We also wondered if the comprehensive, holistic approach she’d previously mentioned extended to wealth and health, or if it solely focuses on finances.

“Good question; they’re absolutely interrelated,” Davidson answered. “There is a lot of decision-making around healthcare from a financial perspective. The inverse is also true, which is fascinating, but it ties into financial stress and the ripple effect.”

She referred to Financial Finesse studies that examined healthcare claims among those that are financially stressed but have coaching resources.

“What we found from this research was a 23% difference in stress-related healthcare claims from regular users vs. nonusers, with regular users actually experiencing a decline in healthcare claims year over year at a time when healthcare costs were increasing pretty significantly.”

Davidson cites a study by the American Physiological Association showing that ulcers, migraines, and diabetes—as well as heart attacks, which are much more prevalent among the financially stressed—means higher healthcare costs. “If you don’t address it holistically, it’s a big problem.”

COVID Concerns

Current events tie in as well, and the fallout from the COVID crisis seems to have validated the firm’s digital direction.
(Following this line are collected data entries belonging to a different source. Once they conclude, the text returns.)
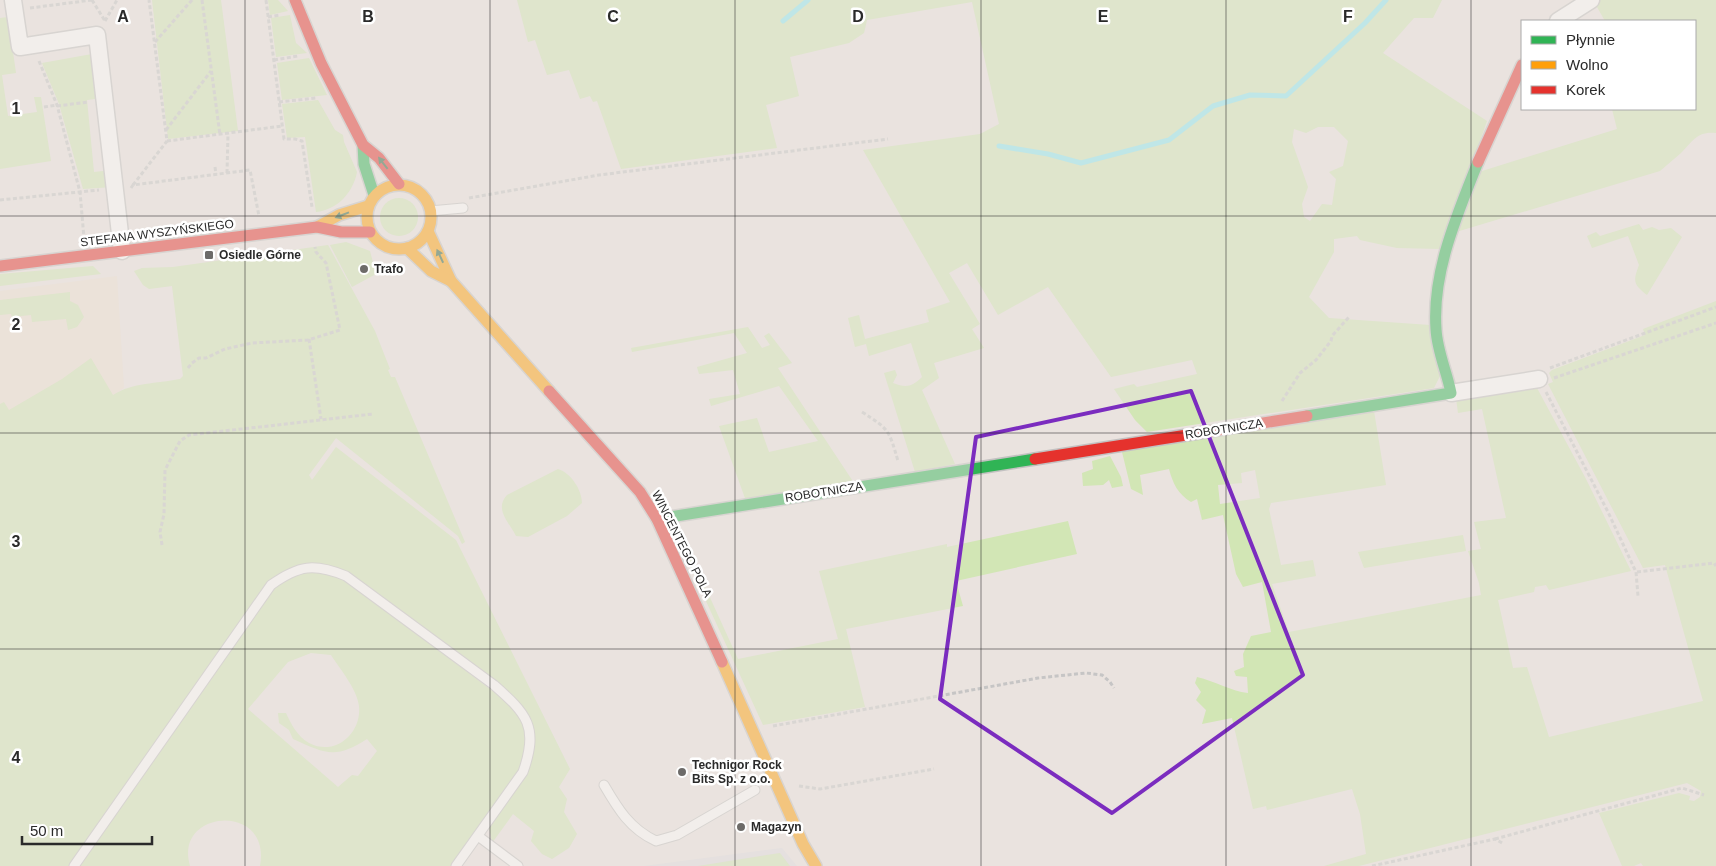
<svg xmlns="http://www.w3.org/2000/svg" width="1716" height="866" font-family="Helvetica,sans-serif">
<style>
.industrial{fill:#dfdbdf}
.education{fill:#eee0d3}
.green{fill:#d2e6b5;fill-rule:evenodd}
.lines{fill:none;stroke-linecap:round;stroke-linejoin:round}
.stream{stroke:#8ce9f1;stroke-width:5}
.lane-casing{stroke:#c3c1c1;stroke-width:11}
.street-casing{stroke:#c3c1c1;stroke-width:19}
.fast-casing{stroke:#c3c1c1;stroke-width:14}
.slow-casing{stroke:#c3c1c1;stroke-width:14}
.jam-casing{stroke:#c3c1c1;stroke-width:14}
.path{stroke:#c6c5c5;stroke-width:3;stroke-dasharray:4 2.5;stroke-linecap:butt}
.lane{stroke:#fcfbfa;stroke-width:9}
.street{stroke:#fcfbfa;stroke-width:16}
.fast{stroke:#30b455;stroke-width:11}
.slow{stroke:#ff9f0a;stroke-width:11}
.jam{stroke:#e5322d;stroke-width:11}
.oneway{fill:#2c613b}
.marked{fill:none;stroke:#7b2cbf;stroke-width:4;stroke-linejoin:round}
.grid{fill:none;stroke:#2a2a2a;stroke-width:1;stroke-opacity:0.55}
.poi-dot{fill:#6d6b69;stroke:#fff;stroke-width:2}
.labels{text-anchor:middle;stroke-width:5;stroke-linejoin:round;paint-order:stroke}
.street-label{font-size:12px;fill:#2a2a2a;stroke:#fff}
.poi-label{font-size:12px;font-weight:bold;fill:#2a2a2a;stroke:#fff;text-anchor:start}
.grid-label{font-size:16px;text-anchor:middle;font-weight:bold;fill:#2a2a2a;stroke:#fff;stroke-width:5;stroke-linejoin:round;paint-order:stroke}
</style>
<rect width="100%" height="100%" fill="#eae3df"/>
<polygon class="industrial" points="782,848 797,866 644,866"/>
<polygon class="education" points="117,276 124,388 0,471 0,291"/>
<g class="green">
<polygon points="152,0 221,0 238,131 168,139"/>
<polygon points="268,0 278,0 288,11 270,15"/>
<path d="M517 0H1442L1433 18H1414L1383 53 1487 121 1442 249 1397 248 1360 240 1357 236 1334 239V252L1309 297 1329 318 1430 325 1442 372 1434 388 1147 432 1135 420 1114 389 1134 384 1137 387 1197 374 1192 360 1111 377 1048 287 998 315 967 263 949 273 980 324 972 329 984 348 934 363 939 378 922 390 955 464 915 472 884 373 895 370 897 375 893 383C906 388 912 387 922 377L911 343 869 356 866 344 855 347 848 318 859 315 865 339 929 322 926 310 950 302 863 150 980 134 999 124 972 2 867 20 864 33 849 43 790 57 799 96 766 105 777 148 621 169 597 101 593 102 590 96 580 99 569 70 547 75 535 40 528 42ZM1318 127H1334L1348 141 1343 166 1329 172 1336 179 1332 205 1322 204 1310 221 1304 217 1302 204 1308 187 1292 142 1294 129 1306 133Z"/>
<path d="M1593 0H1716V133C1697 131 1693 141 1681 153 1674 159 1667 165 1660 171L1456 232 1479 172 1617 129 1612 109H1695V21H1605Z"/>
<polygon points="290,15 296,43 307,53 276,57 271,18"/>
<polygon points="8,17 16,73 2,75 8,116 37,112 34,97 41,97 51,161 0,169 0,18"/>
<polygon points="92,54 103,98 87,100 94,172 112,170 113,187 83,189 59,104 42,63"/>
<polygon points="309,58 327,95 282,100 277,63"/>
<path d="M318 100 335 130 343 135 344 142 357 172C353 193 337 210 316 212L305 137 287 138 282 104Z"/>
<circle cx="399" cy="217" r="19"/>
<path d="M1639 224 1643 230 1652 227 1659 230 1671 228 1682 237 1647 295C1633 284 1633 281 1639 265L1628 236 1592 248 1587 236 1596 232 1600 236Z"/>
<polygon points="346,242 370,251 376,274 352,287 330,245"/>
<path d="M328 245 375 331 390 369 388 370 391 377H395L465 542 462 544 458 536 336 438 309 475 312 480 336 447 456 540 570 769 559 787 567 799 564 812 577 834 569 848 552 859 542 854 531 841 534 831 513 814 492 843 489 826C530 771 562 736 496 683L347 573 287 571 250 612 69 866H0V404L4 402 9 410 62 379 91 358 113 395C134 382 156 384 180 379L183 376 172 286 149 289 143 285 134 271 142 268 173 267Z"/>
<polygon points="93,266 101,274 0,286 0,274"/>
<polygon points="70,292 70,301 78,305 84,317 77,327 68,330 66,319 32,322 31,315 12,317 11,314 0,315 0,300"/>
<path d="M1716 301V866H1643L1641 863 1634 866H1622L1599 813 1679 793 1690 796 1689 800 1694 801 1700 797 1701 791 1687 783 1359 866H1324L1366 854 1360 814 1352 789 1267 810 1266 806 1253 809 1232 718 1202 724 1206 710 1196 700 1201 692 1195 683 1197 677C1215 681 1230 691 1248 693L1247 677 1236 676 1234 671 1244 667 1243 654 1251 636 1271 632 1262 582 1243 587 1236 574 1223 515 1202 520 1197 499 1191 502C1178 494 1173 484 1169 469L1140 475 1143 495 1131 489 1122 452 1374 411 1386 485 1271 503 1269 509 1281 565 1313 560 1316 576 1272 584 1289 632 1481 595 1479 583 1468 551 1481 549 1474 522 1506 518 1482 409 1458 413 1456 398 1526 386 1537 388 1586 479 1631 571 1549 590 1546 585 1535 587 1534 592 1498 600 1513 668 1527 667 1549 737 1703 701 1665 565 1643 568 1548 384 1553 382 1549 373 1552 370 1645 335 1643 329ZM1255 470 1260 498 1220 504 1218 485 1242 483 1241 473Z"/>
<polygon points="748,327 762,348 770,345 764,336 769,333 792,363 778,368 854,483 746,501 719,426 757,418 769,452 818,441 779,386 711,406 709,399 740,394 733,370 699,374 697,367 747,353 734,333 632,352 631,348"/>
<polygon points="1110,456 1121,477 1123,486 1112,488 1109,480 1103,485 1083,486 1082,473 1093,469 1092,461"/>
<path d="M558 469C571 473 582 490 582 503L567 516 528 537 516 536C509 522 494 509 507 495Z"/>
<polygon points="1068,521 1077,554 956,581 963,606 846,629 865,707 763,725 671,525 676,523 738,659 838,639 819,571 947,544 947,547"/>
<polygon points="1463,535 1466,551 1364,568 1358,552"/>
<path d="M324 571 344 579 510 704C530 728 532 741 520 769L451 866H260C272 802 173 809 190 866H78L273 588C292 575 301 572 324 571ZM311 653 331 655C340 669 357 689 359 706 362 733 335 757 309 743 297 736 291 724 286 713H278L279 723 289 730 293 739C326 754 336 759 367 739L377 751 358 776 352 775 338 787 248 709 288 662Z"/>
<polygon points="780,853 790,866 698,866"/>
</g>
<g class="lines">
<g class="stream">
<polyline points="783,21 808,0"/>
<polyline points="999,146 1048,154 1081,163 1169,140 1213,106 1250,95 1286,96 1365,23 1386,0"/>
</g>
<g class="lane-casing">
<g id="lane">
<polyline points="430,211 463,208"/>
<path d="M604 785C618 809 630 829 656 841L677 835 755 790"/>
<polyline points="478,836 518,866"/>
<path d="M74 866 271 585C299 565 314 563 346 576L494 685C527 714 539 727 523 772L456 866"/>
</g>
</g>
<g class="street-casing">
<g id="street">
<polyline points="13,0 20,47 97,35 122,251"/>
<polyline points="1558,21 1591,0"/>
<polyline points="1451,393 1539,379"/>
</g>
</g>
<g class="fast-casing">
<g id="fast">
<polyline points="363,145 364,164 374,195"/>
<path d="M1307 416 1451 393C1447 372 1437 351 1436 329 1432 272 1457 215 1478 162"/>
<polyline points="657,519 1035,459"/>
</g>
</g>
<g class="slow-casing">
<g id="slow">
<circle cx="399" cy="217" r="32"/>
<polyline points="317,227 339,215 368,206"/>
<polyline points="428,231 451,281 549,391"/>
<polyline points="407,248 431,271 451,281"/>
<polyline points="722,662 803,844 816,866"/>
</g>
</g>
<g class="jam-casing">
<g id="jam">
<polyline points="295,0 321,63 363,145 379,158 399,184"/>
<polyline points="1478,162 1522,65"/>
<polyline points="0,266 317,227 341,232 370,232"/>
<polyline points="549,391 640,492 657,519 722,662"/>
<polyline points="1035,459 1307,416"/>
</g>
</g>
<g class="path">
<polyline points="92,0 105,21"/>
<polyline points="202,0 220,135"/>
<polyline points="266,0 284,139 295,139 302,141 312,207"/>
<polyline points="30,8 92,0"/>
<polyline points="268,17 280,15"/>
<polyline points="105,21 117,0"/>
<polyline points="155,42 192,0"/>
<polyline points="274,60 298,56"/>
<polyline points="39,61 57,105 80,192 84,238"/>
<polyline points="279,102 316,98"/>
<polyline points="57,106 88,102"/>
<polyline points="44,107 57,105"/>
<polyline points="166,130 211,71"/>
<polyline points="167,141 282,126"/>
<polyline points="215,167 216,174"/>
<polyline points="227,173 228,134"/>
<polyline points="133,185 167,141 149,0"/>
<polyline points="131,188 133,185 250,170 259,216"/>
<polyline points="469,198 599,175 888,139"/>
<polyline points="0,200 99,190"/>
<polyline points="309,339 321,419"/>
<polyline points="188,368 192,363 199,358 206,358 225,349 252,343 308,340 340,330 326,263 316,252 315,247"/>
<polyline points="1550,368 1716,307"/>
<polyline points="1554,378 1716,323"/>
<polyline points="1546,392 1608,512 1636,572 1638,596"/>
<polyline points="1282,401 1300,373 1316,360 1331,341 1332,336 1349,317"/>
<path d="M862 412C889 429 889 430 898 461"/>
<polyline points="162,545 160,532 164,514 165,470 180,441 189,435 373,414"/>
<polyline points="1637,572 1714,563 1716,566"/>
<polyline points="773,726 1038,678 1086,673 1102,675 1110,682 1114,688"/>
<polyline points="799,786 820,789 934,769"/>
<polyline points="1495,839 1682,788 1704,795"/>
<polyline points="1372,866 1495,839 1504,844"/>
</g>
<use href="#lane" class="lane"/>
<use href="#street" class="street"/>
<use href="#fast" class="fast"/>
<use href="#slow" class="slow"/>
<use href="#jam" class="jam"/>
</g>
<defs><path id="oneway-solid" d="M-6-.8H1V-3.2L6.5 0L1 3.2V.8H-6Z" transform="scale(1.25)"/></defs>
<g class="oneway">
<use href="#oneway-solid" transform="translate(383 163) rotate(-128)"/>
<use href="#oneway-solid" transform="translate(342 215) rotate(159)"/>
<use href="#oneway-solid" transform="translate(440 256) rotate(-115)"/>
</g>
<path d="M0 0H1716V866H0ZM1191 391 1303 675 1112 813 940 699 976 437Z" fill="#eae3df" fill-opacity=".55" fill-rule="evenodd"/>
<path class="marked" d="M1191 391 1303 675 1112 813 940 699 976 437Z"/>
<path class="grid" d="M245 0V866M490 0V866M735 0V866M981 0V866M1226 0V866M1471 0V866M0 216H1716M0 433H1716M0 649H1716"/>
<g class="poi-dot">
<rect x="204" y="250" width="10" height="10" rx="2.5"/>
<circle cx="364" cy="269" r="5"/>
<circle cx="682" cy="772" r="5"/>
<circle cx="741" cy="827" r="5"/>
</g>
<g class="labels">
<g class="street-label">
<text transform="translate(157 233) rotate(-7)" y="4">STEFANA WYSZYŃSKIEGO</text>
<text transform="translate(1224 429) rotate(-9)" y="4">ROBOTNICZA</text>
<text transform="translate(824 492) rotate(-9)" y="4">ROBOTNICZA</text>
<text transform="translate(682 544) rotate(63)" y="4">WINCENTEGO POLA</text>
</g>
<g class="poi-label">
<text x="219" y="259">Osiedle Górne</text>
<text x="374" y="273">Trafo</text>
<text x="692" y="769">Technigor Rock<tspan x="692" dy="14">Bits Sp. z o.o.</tspan></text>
<text x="751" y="831">Magazyn</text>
</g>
</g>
<g class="grid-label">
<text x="123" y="22">A</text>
<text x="368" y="22">B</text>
<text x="613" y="22">C</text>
<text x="858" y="22">D</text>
<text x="1103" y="22">E</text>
<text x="1348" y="22">F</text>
<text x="16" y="114">1</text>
<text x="16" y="330">2</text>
<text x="16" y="547">3</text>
<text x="16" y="763">4</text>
</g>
<rect x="1521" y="20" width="175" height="90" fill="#ffffff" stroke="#aaaaaa"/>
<rect x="1531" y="36" width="25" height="8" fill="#30b455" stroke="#aaaaaa"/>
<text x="1566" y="45" font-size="15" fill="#2a2a2a">Płynnie</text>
<rect x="1531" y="61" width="25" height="8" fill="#ff9f0a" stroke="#aaaaaa"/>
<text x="1566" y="70" font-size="15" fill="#2a2a2a">Wolno</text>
<rect x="1531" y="86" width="25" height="8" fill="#e5322d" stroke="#aaaaaa"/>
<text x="1566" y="95" font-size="15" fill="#2a2a2a">Korek</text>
<path d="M22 836v8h130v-8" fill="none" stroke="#2a2a2a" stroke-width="2.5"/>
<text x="30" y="836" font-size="15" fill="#2a2a2a" stroke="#ffffff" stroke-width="4" paint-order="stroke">50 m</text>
</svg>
“I would say it both influenced and validated it,” Davidson responded. “I started the company with the knowledge that many Americans have serious financial challenges and a lack of financial knowledge. We had to get them to a place where they were even a candidate for financial advice, which is now exacerbated.”

Noting the high levels of “consumerism” in recent decades, it took a dangerous pandemic to influence people to save through shutdowns and social-distancing safety measures.
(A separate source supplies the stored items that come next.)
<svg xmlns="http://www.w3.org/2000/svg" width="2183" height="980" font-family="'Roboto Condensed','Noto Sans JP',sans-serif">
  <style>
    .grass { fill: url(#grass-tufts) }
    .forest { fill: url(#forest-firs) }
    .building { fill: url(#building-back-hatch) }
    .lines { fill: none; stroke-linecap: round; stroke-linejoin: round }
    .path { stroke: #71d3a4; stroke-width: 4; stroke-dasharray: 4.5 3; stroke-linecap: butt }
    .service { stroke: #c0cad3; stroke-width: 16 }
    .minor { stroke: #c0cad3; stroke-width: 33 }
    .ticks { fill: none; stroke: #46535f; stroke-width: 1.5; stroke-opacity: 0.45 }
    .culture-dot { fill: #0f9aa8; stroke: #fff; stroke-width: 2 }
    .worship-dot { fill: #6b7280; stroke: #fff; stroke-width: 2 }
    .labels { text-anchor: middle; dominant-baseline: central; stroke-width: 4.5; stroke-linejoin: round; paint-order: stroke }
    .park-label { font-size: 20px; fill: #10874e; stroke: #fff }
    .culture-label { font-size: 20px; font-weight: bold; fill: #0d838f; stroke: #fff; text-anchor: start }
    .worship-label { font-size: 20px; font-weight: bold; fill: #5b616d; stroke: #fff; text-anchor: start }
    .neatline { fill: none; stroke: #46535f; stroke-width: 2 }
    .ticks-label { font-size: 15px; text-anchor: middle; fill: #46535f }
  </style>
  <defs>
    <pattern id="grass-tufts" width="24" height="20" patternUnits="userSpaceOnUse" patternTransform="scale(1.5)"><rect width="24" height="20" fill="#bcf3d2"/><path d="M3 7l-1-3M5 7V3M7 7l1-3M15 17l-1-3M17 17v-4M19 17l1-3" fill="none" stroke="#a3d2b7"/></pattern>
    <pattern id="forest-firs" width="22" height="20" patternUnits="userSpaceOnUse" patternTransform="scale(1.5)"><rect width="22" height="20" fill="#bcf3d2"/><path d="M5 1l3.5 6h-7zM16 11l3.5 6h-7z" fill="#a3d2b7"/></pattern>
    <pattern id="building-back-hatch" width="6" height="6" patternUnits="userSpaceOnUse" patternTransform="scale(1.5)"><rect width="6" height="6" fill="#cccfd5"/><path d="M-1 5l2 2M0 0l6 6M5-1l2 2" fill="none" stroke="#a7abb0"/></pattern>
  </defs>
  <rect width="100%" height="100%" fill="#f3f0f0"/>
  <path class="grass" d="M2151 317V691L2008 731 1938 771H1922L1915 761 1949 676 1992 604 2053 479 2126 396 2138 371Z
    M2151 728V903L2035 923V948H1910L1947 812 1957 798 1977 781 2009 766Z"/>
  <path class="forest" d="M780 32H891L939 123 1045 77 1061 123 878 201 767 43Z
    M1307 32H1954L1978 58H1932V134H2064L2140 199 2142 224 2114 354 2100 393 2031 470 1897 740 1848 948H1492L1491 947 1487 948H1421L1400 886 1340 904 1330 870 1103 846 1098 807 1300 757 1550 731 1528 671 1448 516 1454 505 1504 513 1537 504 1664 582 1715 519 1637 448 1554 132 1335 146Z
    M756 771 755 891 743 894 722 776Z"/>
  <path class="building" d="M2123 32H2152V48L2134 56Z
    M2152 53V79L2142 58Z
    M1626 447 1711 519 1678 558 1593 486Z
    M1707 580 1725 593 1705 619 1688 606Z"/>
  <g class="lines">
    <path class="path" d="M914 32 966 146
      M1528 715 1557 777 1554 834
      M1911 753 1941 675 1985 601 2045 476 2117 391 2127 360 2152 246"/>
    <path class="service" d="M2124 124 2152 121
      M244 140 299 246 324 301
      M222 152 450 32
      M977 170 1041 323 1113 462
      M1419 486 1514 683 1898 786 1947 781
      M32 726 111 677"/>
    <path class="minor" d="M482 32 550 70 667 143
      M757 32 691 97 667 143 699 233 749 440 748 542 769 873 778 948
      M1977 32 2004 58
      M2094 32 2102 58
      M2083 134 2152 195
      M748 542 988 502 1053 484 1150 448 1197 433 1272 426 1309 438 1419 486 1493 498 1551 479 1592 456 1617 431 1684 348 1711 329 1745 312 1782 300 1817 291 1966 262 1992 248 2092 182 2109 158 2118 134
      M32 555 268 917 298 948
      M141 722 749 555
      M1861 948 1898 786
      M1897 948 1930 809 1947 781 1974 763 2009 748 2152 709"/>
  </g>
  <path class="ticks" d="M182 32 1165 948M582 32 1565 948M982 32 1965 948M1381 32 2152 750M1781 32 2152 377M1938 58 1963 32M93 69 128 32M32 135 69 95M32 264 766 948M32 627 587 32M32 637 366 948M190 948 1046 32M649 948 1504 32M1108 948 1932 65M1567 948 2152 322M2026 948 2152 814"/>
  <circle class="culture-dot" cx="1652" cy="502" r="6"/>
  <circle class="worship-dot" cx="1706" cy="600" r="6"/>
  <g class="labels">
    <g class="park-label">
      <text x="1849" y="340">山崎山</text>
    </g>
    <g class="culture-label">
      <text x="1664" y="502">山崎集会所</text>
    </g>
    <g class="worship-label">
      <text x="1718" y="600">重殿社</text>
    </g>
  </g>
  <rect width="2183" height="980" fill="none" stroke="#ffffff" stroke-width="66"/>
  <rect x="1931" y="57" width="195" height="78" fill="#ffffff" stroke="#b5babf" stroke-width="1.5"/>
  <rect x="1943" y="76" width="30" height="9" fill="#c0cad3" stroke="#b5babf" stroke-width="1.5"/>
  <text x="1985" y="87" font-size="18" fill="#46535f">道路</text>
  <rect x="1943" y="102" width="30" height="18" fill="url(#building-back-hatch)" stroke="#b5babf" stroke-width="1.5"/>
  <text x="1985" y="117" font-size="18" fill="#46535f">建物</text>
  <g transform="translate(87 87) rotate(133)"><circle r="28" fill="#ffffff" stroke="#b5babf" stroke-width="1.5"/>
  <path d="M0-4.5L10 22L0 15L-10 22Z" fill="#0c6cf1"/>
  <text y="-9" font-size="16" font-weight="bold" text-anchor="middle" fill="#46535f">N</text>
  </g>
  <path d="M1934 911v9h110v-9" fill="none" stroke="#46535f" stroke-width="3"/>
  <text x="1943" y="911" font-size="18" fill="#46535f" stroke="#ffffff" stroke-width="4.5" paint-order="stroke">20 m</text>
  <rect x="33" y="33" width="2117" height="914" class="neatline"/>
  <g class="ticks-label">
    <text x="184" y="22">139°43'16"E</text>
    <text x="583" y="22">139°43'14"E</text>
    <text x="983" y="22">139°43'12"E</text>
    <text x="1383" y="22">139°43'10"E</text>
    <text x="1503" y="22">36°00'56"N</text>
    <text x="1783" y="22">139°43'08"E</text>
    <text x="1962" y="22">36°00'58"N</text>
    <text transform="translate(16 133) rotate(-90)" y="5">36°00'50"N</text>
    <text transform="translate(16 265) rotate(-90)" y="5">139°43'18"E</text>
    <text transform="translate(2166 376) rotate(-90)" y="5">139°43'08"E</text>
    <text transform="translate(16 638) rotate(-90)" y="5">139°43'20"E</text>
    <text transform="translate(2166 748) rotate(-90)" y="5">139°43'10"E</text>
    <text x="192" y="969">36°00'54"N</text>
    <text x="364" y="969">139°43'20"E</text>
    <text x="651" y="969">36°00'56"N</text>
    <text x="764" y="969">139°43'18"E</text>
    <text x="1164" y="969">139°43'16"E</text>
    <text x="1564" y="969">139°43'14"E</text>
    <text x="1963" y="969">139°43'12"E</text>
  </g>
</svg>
“It’s the first time you could save for an emergency as it was happening, provided you were employed, and stimulus checks were sufficient.”

Overall, she claimed, the fact that individuals are now getting to a place where they’re more financially stable is a huge deal.

“There are so many people suffering in silence. We talk a lot in the industry about making wealthy people wealthier, which is understandable by virtue of how the industry is designed and how advisors make money, but it deepens the inequality that already exists. Getting access and help to as many people under financial stress as possible and influencing them, behaviorally, to use these kinds of services will seriously help bridge that gap.”

As we said, her enthusiasm is infectious, and we got excited as the interview progressed, concluding with a flurry of questions she took in stride—was applying artificial intelligence to financial wellness something she hit upon herself? Are there other companies doing it? Is it a game-changer in general, and well as for Financial Finesse specifically?

“Yes, yes and yes,” she answered calmly. “You’re seeing more big tech firms already leveraging it. We certainly know social media leverages it. You have a conversation and suddenly ads pop up related to what it was you were discussing. Obviously, there’s a lot of controversy around privacy there, but they have shown the ability to personalize with AI.”

Many fintech firm are doing a good job targeting people based on everything from their account balances to the cadence of their transactions, she added, but financial wellness is more behavioral.

“Behavioral finance is valid and should be overlaid on top of everything you do with financial wellness, but it’s a crude instrument, meaning it’s human-nature based vs. individualized. The question we need to answer is how do you motivate me versus the neighbor down the street? There’s a lot of differences between people, and but that’s the layer we’re getting to.”

Ultimately, the good news is that financially stressed people are using financial wellness services disproportional to their population size, something Davidson noted when concluding on a positive note.

“It means we’re getting to the people that need it. It’s not the only solution, but it’s a really important lever. It’s changing financial lives. Now imagine doing it for tens, even hundreds, of millions of people and more.”